THE DATA START

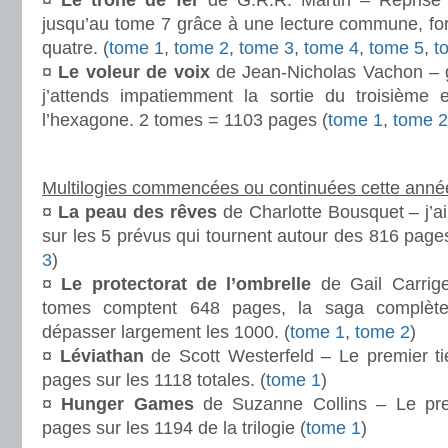
¤
Le trône de fer
de G.R.R. Martin – Reprise 
jusqu’au tome 7 grâce à une lecture commune, f
quatre. (
tome 1
,
tome 2
,
tome 3
,
tome 4
,
tome 5
,
t
¤
Le voleur de voix
de Jean-Nicholas Vachon – 
j’attends impatiemment la sortie du troisième 
l’hexagone. 2 tomes = 1103 pages (
tome 1
,
tome 2
.
Multilogies commencées ou continuées cette année
¤
La peau des rêves
de Charlotte Bousquet – j’ai
sur les 5 prévus qui tournent autour des 816 pages
3
)
¤
Le protectorat de l’ombrelle
de Gail Carrig
tomes comptent 648 pages, la saga complèt
dépasser largement les 1000. (
tome 1
,
tome 2
)
¤
Léviathan
de Scott Westerfeld – Le premier t
pages sur les 1118 totales. (
tome 1
)
¤
Hunger Games
de Suzanne Collins – Le pre
pages sur les 1194 de la trilogie (
tome 1
)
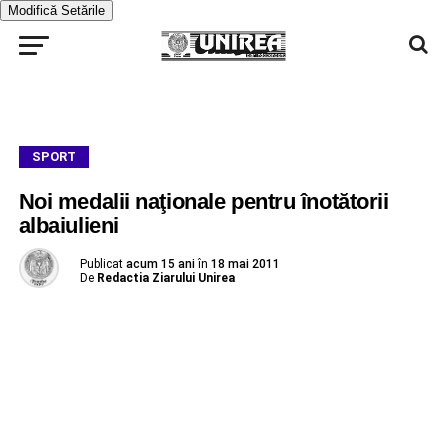
Modifică Setările
SPORT
Noi medalii naţionale pentru înotătorii
albaiulieni
Publicat
acum 15 ani
în
18 mai 2011
De
Redactia Ziarului Unirea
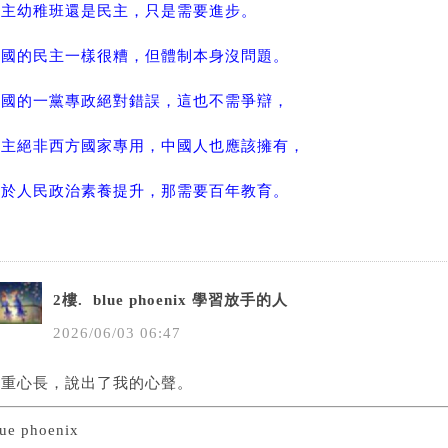
民主幼稚班還是民主，只是需要進步。
美國的民主一樣很糟，但體制本身沒問題。
中國的一黨專政絕對錯誤，這也不需爭辯，
民主絕非西方國家專用，中國人也應該擁有，
至於人民政治素養提升，那需要百年教育。
2樓.
blue phoenix 學習放手的人
2026
/
06
/
03
06
:
47
語重心長，說出了我的心聲。
lue phoenix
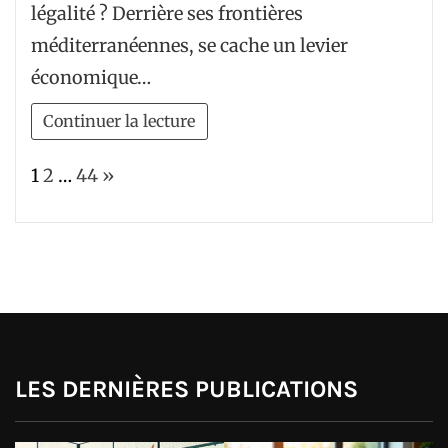
légalité ? Derrière ses frontières
Plongez
méditerranéennes, se cache un levier
au
économique…
cœur
des
Continuer la lecture
secrets
feutrés
Page:
Next
1
2
…
44
»
LES DERNIÈRES PUBLICATIONS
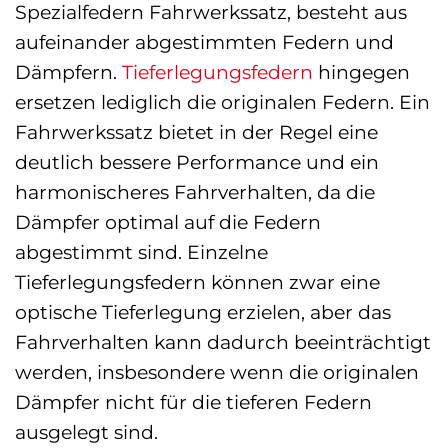
Spezialfedern Fahrwerkssatz, besteht aus
aufeinander abgestimmten Federn und
Dämpfern.
Tieferlegungsfedern
hingegen
ersetzen lediglich die originalen Federn. Ein
Fahrwerkssatz bietet in der Regel eine
deutlich bessere Performance und ein
harmonischeres Fahrverhalten, da die
Dämpfer optimal auf die Federn
abgestimmt sind. Einzelne
Tieferlegungsfedern können zwar eine
optische Tieferlegung erzielen, aber das
Fahrverhalten kann dadurch beeinträchtigt
werden, insbesondere wenn die originalen
Dämpfer nicht für die tieferen Federn
ausgelegt sind.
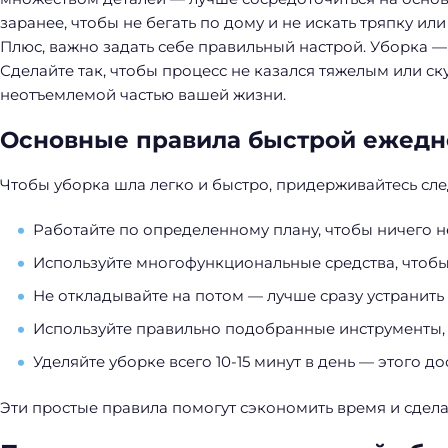
й
заранее, чтобы не бегать по дому и не искать тряпку или
т
Плюс, важно задать себе правильный настрой. Уборка — 
и
Сделайте так, чтобы процесс не казался тяжелым или с
:
неотъемлемой частью вашей жизни.
Основные правила быстрой ежедн
Чтобы уборка шла легко и быстро, придерживайтесь сл
Работайте по определенному плану, чтобы ничего н
Используйте многофункциональные средства, чтобы 
Не откладывайте на потом — лучше сразу устранить
Используйте правильно подобранные инструменты,
Уделяйте уборке всего 10-15 минут в день — этого д
Эти простые правила помогут сэкономить время и сдела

THE DATA END

▸ BRIEF
Would you please return all lines from the listing above that contain "Fahrverhalten"?

▸ SOLUTION FOR THIS TASK
harmonischeres Fahrverhalten, da die
Fahrverhalten kann dadurch beeinträchtigt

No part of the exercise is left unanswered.